Programa da Camargo Corrêa para prevenção à malária contribui para redução no índice de transmissão da doença na região de Jirau

14/03/2012 - Programa da Camargo Corrêa para prevenção à malária contribui para redução no índice de transmissão da doença na região de Jirau

camargo correa jirauCasos de malária são reduzidos em até 40% nos distritos da região da Usina de Jirau
 
Dados do Índice Parasitário Anual (IPA) do Ministério da Saúde, que aponta o risco de transmissão da malária em várias regiões brasileiras, mostram que o município de Porto Velho (RO) deixou de ser de alto risco de transmissão. De 2010 para 2011, o índice na capital rondoniense caiu de 54 pessoas a cada mil habitantes para 44 indivíduos por mil habitantes. Em números absolutos, a queda foi de 23.257 para 19.250 casos, uma redução de 17,2%.
A região de influência direta do canteiro de obras da Usina Hidrelétrica de Jirau foi a que teve a redução mais significativa no número de ocorrências da doença.
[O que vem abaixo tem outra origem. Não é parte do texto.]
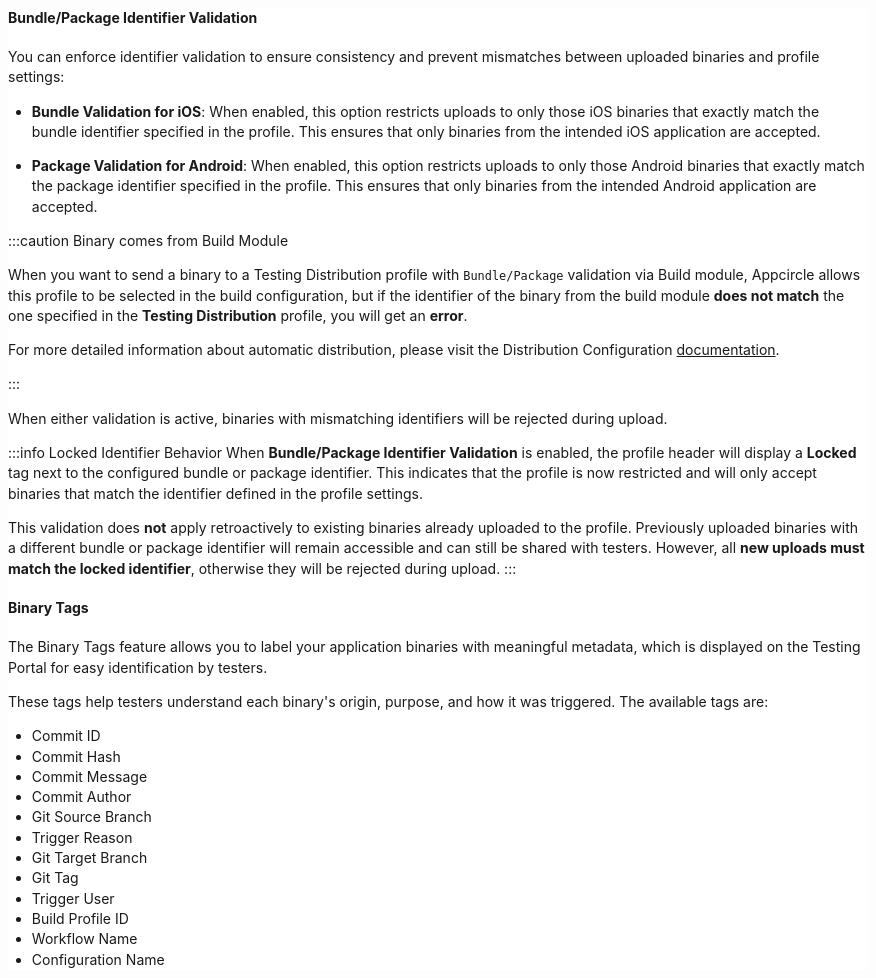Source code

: #### Bundle/Package Identifier Validation

You can enforce identifier validation to ensure consistency and prevent mismatches between uploaded binaries and profile settings:

<Screenshot url='https://cdn.appcircle.io/docs/assets/BE6423-ss4.png' />

- **Bundle Validation for iOS**: When enabled, this option restricts uploads to only those iOS binaries that exactly match the bundle identifier specified in the profile. This ensures that only binaries from the intended iOS application are accepted.

- **Package Validation for Android**: When enabled, this option restricts uploads to only those Android binaries that exactly match the package identifier specified in the profile. This ensures that only binaries from the intended Android application are accepted.

:::caution Binary comes from Build Module

When you want to send a binary to a Testing Distribution profile with `Bundle/Package` validation via Build module, Appcircle allows this profile to be selected in the build configuration, but if the identifier of the binary from the build module **does not match** the one specified in the **Testing Distribution** profile, you will get an **error**.

For more detailed information about automatic distribution, please visit the Distribution Configuration [documentation](/build/build-process-management/configurations#distribution-configuration).

:::

When either validation is active, binaries with mismatching identifiers will be rejected during upload.

<Screenshot url='https://cdn.appcircle.io/docs/assets/BE6423-ss2.png' />

:::info Locked Identifier Behavior
When **Bundle/Package Identifier Validation** is enabled, the profile header will display a **Locked** tag next to the configured bundle or package identifier. This indicates that the profile is now restricted and will only accept binaries that match the identifier defined in the profile settings.

<Screenshot url='https://cdn.appcircle.io/docs/assets/BE7406-1.png' />

This validation does **not** apply retroactively to existing binaries already uploaded to the profile. Previously uploaded binaries with a different bundle or package identifier will remain accessible and can still be shared with testers. However, all **new uploads must match the locked identifier**, otherwise they will be rejected during upload.
:::


#### Binary Tags

The Binary Tags feature allows you to label your application binaries with meaningful metadata, which is displayed on the Testing Portal for easy identification by testers. 

These tags help testers understand each binary's origin, purpose, and how it was triggered. The available tags are:
- Commit ID
- Commit Hash
- Commit Message
- Commit Author
- Git Source Branch
- Trigger Reason
- Git Target Branch
- Git Tag
- Trigger User
- Build Profile ID
- Workflow Name
- Configuration Name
Nos distritos de Jaci Paraná, Vila Nova Mutum e Abunã, que estão no entorno da obra, as infecções caíram 40%, de acordo com o IPA.
Entre os fatores que contribuíram para essa queda está o Programa de Vigilância em Saúde para Prevenção de Doenças de Transmissão Vetorial da Construtora Camargo Corrêa, responsável pelas obras civis da usina. As ações desenvolvidas pela empresa englobam toda a população do canteiro de obras, cerca de 15 mil profissionais, e as comunidades da região.
“As ações educativas não se restringiram somente aos trabalhadores da usina. As comunidades recebem visitas periódicas para realização de controle dos insetos que fazem a transmissão, além de oficinas de educação em saúde para sensibilização quanto às medidas de proteção, diagnóstico e tratamento adequado”, afirma Andréia Souza, da equipe de Vigilância em Saúde da Camargo Corrêa em Jirau.
Realizado em parceria com a Energia Sustentável do Brasil (ESBR) e autoridades de saúde do Estado de Rondônia, o programa segue as orientações da Política Nacional de Prevenção e Controle da Malária. Foram implementadas estratégias que vão desde a conscientização, por meio de campanhas sobre a malária e os cuidados de prevenção, até o uso de tecnologia, como a da impregnação de repelentes nos uniformes, a borrifação de inseticida nos alojamentos e em outros pontos do canteiro e a distribuição de repelente.
A construtora mantém ainda cursos e treinamentos para agentes de saúde do próprio canteiro, realizados em parceria com o Centro de Referência do Estado, para preparar os profissionais para o controle biológico dos criadouros de mosquitos vetores da doença. Além disso, todas as iniciativas são monitoradas constantemente para garantir que um trabalhador que chegue contaminado ao canteiro tenha acesso ao diagnóstico e tratamento o mais rápido possível.
As ações tiveram o efeito esperado: desde a implantação das atividades, em 2008, não houve sequer um único diagnóstico de doenças tropicais contraídas no canteiro nem aumento do número de registros no entorno. “A realização de diagnóstico em tempo inferior a 48 horas e início de tratamento imediato, tudo gratuitamente, foram fundamentais para o sucesso da operação”, ressalta Andréia.